The Language Of Stamps (2)
During the late 19th century and early 20th systems were developed that imbued the positioning of a postage stamp on a postcard with meaning. Not content with just one stamp some were extended to encompass two.
A postcard clearly aimed at English, French, and German speakers revealed the potential offered by two stamps. Two stamps leaning towards the left meant I love you, one at right angles and the other the right way up indicated a desire for a reply, while, touchingly, the two stamps on their sides with the heads away to each other meant don’t forget me and the same arrangement but with the heads pointing towards each other signalled that they belonged together.
There is always someone, though, who takes matters to extremes. Step forward George Bury who in 1899 devised a code using the position and orientation of stamps. With eight positions and eight orientations, there were sixty-four basic messages, which could be augmented to 128 if two stamps were used. The accompanying pamphlet, Cupid’s Code for the transmission of secret messages by means of the language of postage stamps, included the messages printed in perforated strips and could be re-arranged, giving, he claimed, “close upon 270,000 different ways, so that no attempt to discover any particular combination could possibly succeed”.
Of course, the recipient had to be in on the secret and the pamphlets were sold in pairs. For those who were concerned that even Bury’s complex system did not provide adequate security, he was perfectly willing to sell them, for the princely sum of six shillings, a specially arranged duplicate code, guaranteed to be “non-existent elsewhere”.

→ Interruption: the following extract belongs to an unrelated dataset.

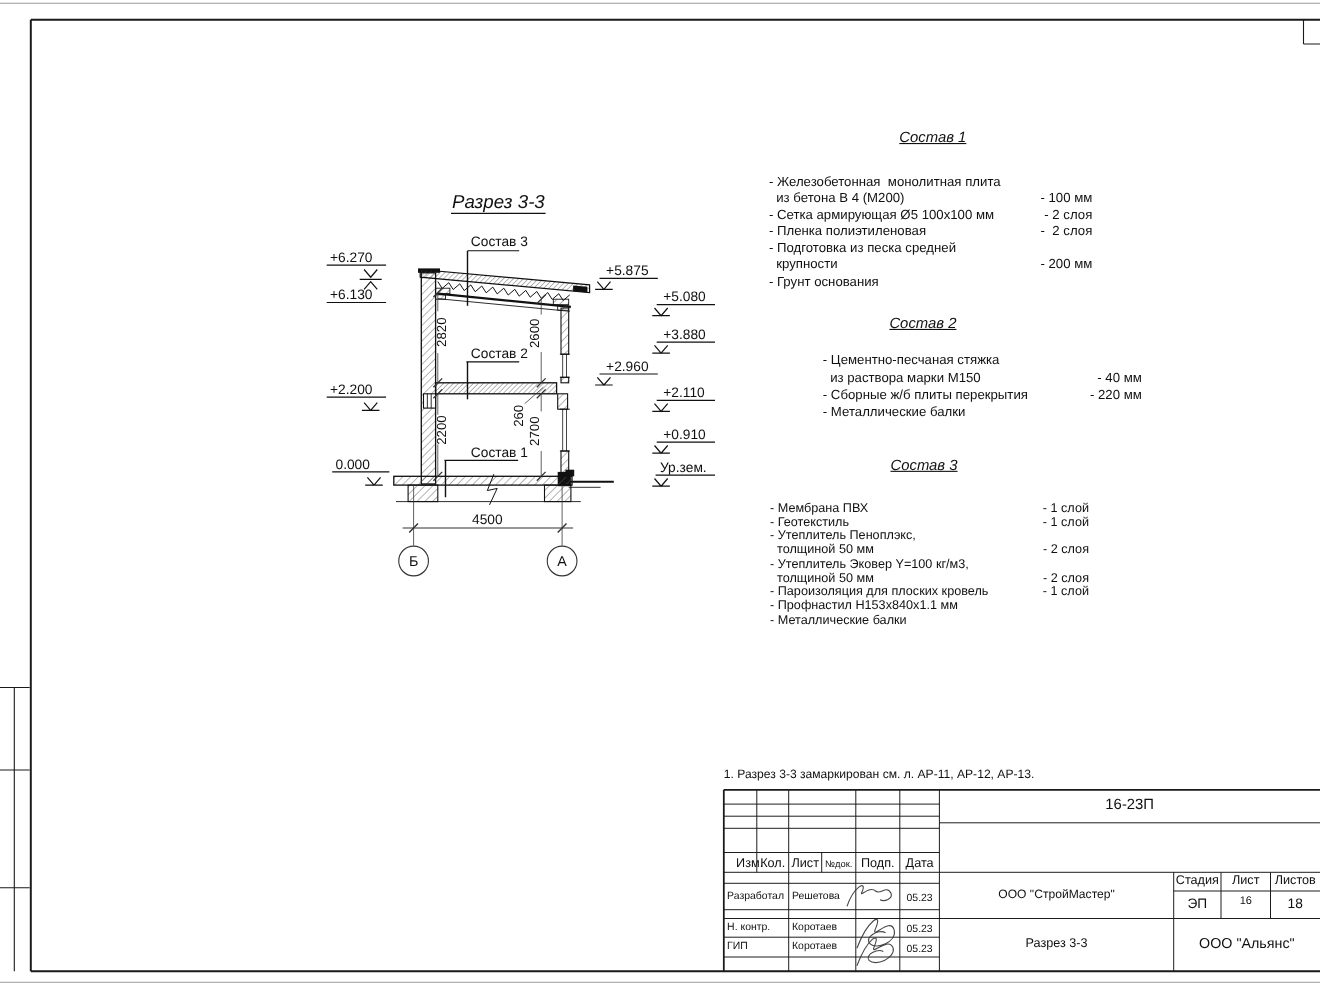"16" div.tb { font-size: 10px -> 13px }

It is difficult to get a sense of how widespread the positioning of postage stamps to deliver secret messages really was but there are enough examples from many European countries to suggest that it was an acknowledged, if somewhat niche, practice. A fascinating article in the Western Colorado Beacon Senior News on December 1, 2024, suggests that during the Second World War, when mail was censored, the language of stamps was not only widely known but well-practised. While the US Post Office required the 3-cent stamp to be placed in the right hand corner of the envelope, there was no stipulation as to its orientation.
The article suggest that the favoured system included positioning a stamp upside down at the top left hand corner to signify I love you, a stamp crosswise on the top left corner indicated that the writer’s heart was with another while assent was indicated by a stamp at the top and in the centre of the envelope and a negative response with the stamp occupying a central position at the bottom. Recipients would dread an envelope with a stamp upside down at the top right hand corner which signified write no more and be mortified if the stamp was on the top left corner and at a right angle which indicated the writer’s hatred.
In Russia, where the practice was for a time fashionable, it fell into official disfavour after 1945 not only because of the state’s aversion to any form of secret communication but also because the concept of etiquette was deemed to be bourgeois. In Western Europe there is evidence that the practice lingered well into the 1960s but now is little more than a dimly remembered piece of social history.